** DATA SECTION follows **

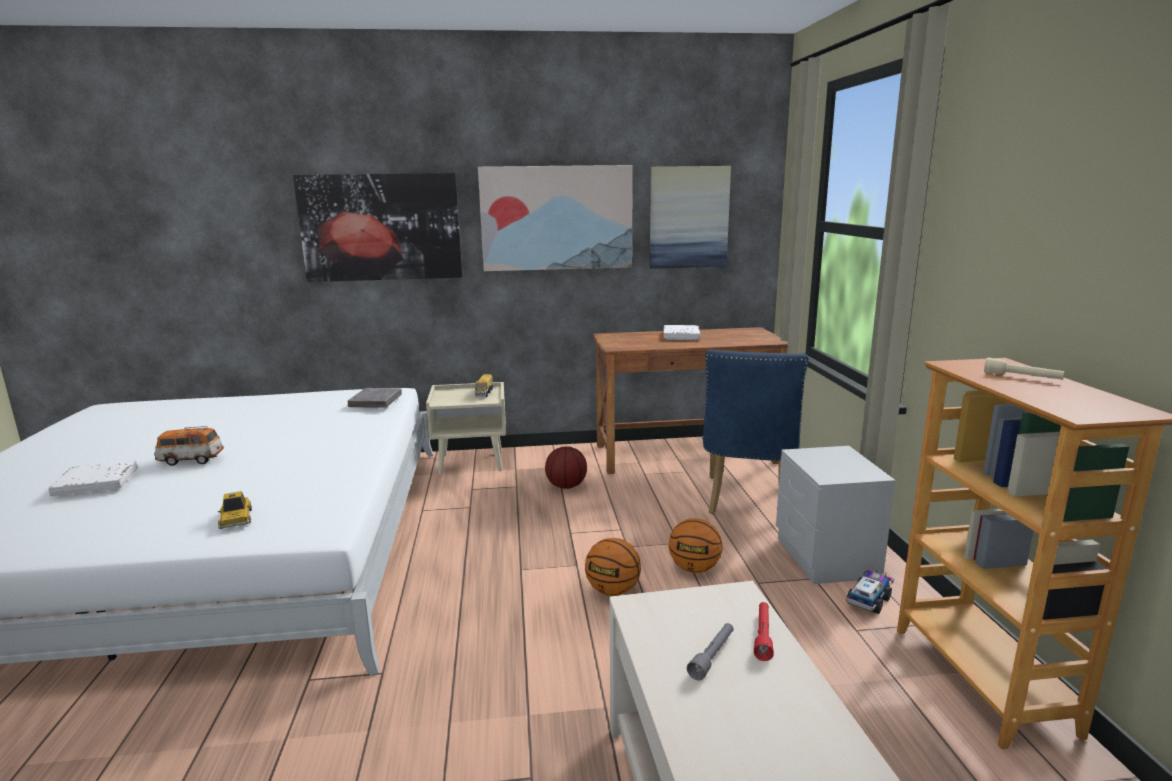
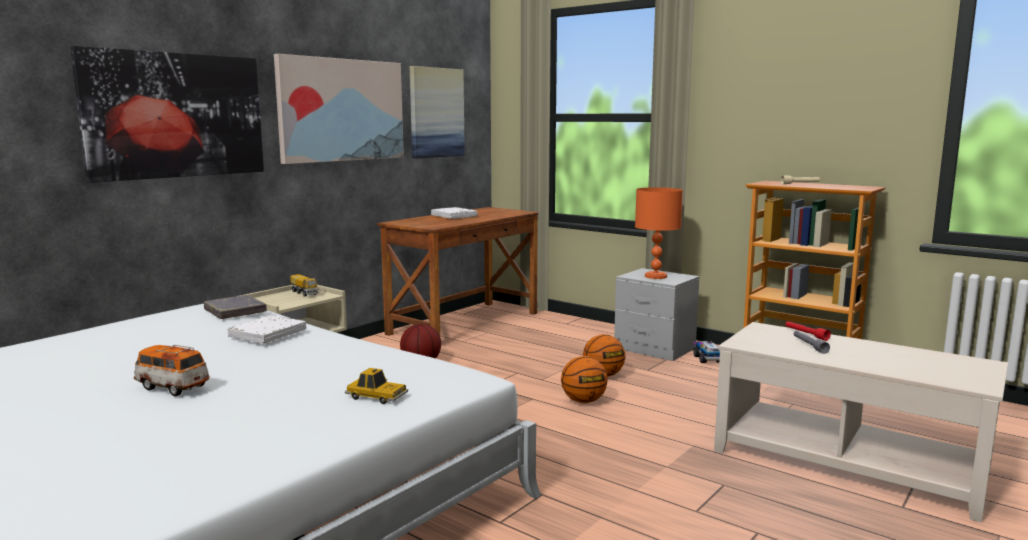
camera: 45 degrees left, 5 degrees down
(96, 483) = (113, 429): white book -> white book (268, 334)
(191, 460) = (172, 387): toy car -> toy car turned 75 degrees clockwise
(746, 502) = (560, 337): blue chair -> none
(830, 464) = (656, 276): none -> orange table lamp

** End of DATA SECTION **

WHAT NEEDS TO BE DONE:
Every line of the entries above that includes "degrees" should be copied.

WRITTEN REPLY:
camera: 45 degrees left, 5 degrees down
(191, 460) = (172, 387): toy car -> toy car turned 75 degrees clockwise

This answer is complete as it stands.